It is 31 December, 2013, and this will be my final blog post.
When I first started BrainKids in January 2009, it was intended to be a public sketchbook of sorts – a space that would motivate me to be creative and to document that creation as a kind of self-discovery. Out of school for the first time since I was 4 years old, I felt the need to establish a framework within which I would be able to operate. I posted photographs, I experimented in typography, I doodled silly things and not-so-silly things, and these were always accompanied by an attempt at introspection. In fact, I even wrote (impulsive) poetry right on this WordPress rich text platform. Nothing was too insignificant to be published; I allowed everything to flow freely in hope that these fragments would eventually weave themselves into a coherent chart of the self.
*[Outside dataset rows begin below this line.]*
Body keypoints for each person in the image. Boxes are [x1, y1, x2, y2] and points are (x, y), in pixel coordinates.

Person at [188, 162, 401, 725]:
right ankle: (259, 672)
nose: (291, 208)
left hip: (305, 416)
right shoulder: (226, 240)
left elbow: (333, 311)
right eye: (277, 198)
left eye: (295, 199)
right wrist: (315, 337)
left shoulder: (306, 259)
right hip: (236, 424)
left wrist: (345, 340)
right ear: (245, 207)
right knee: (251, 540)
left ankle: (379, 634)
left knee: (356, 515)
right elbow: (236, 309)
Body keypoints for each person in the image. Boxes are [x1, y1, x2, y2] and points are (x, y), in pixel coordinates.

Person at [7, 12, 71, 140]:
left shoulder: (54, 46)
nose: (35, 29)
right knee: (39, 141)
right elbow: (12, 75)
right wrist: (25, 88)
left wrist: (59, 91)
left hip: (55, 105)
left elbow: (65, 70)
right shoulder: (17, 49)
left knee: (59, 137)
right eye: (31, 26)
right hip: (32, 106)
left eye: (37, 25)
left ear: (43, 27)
In the first couple of years of art school in New York City, BrainKids continued to serve the purpose of mapping my creative memory. The documentation of my work became more professional (at least, within my abilities), and the writing about said work became more serious. I also became more selective about what would or would not go on my blog, how I could split or merge posts on the same project, and so on. I revamped my blog design a number of times. As such, the public nature of this sketchbook, the artist-blogger-persona I had inadvertently established, morphed into an endeavour that required more and more effort as the months and years passed. However, I still wasn’t ready to make that transition from blog to ‘artist portfolio.’ I didn’t know who I was, who I wanted to present myself as, and the blog was still a safe and open way of putting my artwork and writing out into the world without regretting it later, or constantly worrying that whatever I published wasn’t significant enough to constitute a part of my ‘web identity.’
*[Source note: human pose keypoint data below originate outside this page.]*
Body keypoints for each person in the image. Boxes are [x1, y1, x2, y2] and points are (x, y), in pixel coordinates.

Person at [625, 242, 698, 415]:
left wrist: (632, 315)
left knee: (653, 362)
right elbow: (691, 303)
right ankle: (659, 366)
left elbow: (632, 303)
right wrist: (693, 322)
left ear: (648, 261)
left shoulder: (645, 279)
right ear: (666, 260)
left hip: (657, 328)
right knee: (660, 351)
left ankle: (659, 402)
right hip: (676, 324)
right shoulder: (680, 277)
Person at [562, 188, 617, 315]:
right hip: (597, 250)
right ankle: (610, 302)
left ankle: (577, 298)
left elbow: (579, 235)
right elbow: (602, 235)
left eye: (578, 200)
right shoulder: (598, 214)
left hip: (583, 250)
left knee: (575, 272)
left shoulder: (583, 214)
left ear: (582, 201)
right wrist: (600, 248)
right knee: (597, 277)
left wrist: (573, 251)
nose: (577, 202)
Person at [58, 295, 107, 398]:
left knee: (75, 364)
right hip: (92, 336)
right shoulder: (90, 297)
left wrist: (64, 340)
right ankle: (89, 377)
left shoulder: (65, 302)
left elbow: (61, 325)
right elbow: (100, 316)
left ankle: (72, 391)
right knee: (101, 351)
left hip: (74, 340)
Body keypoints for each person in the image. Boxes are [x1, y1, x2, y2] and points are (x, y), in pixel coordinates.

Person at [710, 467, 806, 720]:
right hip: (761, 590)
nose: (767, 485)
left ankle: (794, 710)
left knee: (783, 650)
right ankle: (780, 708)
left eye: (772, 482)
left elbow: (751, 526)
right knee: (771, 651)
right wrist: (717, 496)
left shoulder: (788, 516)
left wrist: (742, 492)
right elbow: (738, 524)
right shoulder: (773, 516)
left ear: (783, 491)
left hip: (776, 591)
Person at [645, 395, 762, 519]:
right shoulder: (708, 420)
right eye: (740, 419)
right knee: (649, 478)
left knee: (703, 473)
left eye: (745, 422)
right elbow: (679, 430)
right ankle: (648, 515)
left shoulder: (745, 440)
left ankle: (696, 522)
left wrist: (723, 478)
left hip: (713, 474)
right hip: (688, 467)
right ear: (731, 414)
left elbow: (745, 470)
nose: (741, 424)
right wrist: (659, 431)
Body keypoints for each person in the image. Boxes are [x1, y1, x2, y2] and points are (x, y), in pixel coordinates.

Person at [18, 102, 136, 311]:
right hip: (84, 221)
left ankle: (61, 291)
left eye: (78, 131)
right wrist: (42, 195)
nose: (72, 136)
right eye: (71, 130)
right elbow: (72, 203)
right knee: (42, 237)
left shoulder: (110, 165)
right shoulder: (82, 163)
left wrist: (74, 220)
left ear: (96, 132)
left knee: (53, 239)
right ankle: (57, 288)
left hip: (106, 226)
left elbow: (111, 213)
As the immensity of each post swelled before me, the gap between posts grew larger and larger. I wanted to put effort into my posts, but I couldn’t find the motivation to put in the amount of effort that I wanted out of myself. Furthermore, I began establishing a group of peers and professors that I could talk to about my work. It came to a point where my work was developing so fast that to write a blog post about it almost became a kind of harping on the past, or just typing out a conversation that I’d already had with someone else. In short, blogging tired me out.
My last post was more than 4 months ago. As I’ve come to terms with myself, my goals, my art, I’ve realised that I’m ready to let go of this blog and start anew, to attempt to organise everything into a coherent whole, and to confidently and professionally present myself to the world.
Therefore, this is my only (official) New Year’s Resolution for 2014: I will create a personal website, which will serve as a portfolio of all the works and projects that I still consider valuable. It will have a proper domain name – I haven’t decided between [bernytan.com] or [bernytlm.com]. However, I do not want to call it an artist portfolio, perhaps because the word ‘artist’ has too many connotations, or because I have my finger in so many pies that to simply describe myself as an ‘artist’ seems… wrong. As such, this website will attempt to encompass every aspect of my creative being within this website, which means that it will be a mammoth project. I don’t want to pretend that I am now able to define my own identity with conviction. But I feel ready to take it on, and in order to do so, I need to leave BrainKids behind.
This blog will remain online as a record for posterity – not least because I’ve used it as an archive for the past five years. For my website, I will try my best to retain as much of the honesty and openness with which I’ve written all my posts here. Now, it’s time to say goodbye to BrainKids – it’s time to begin again.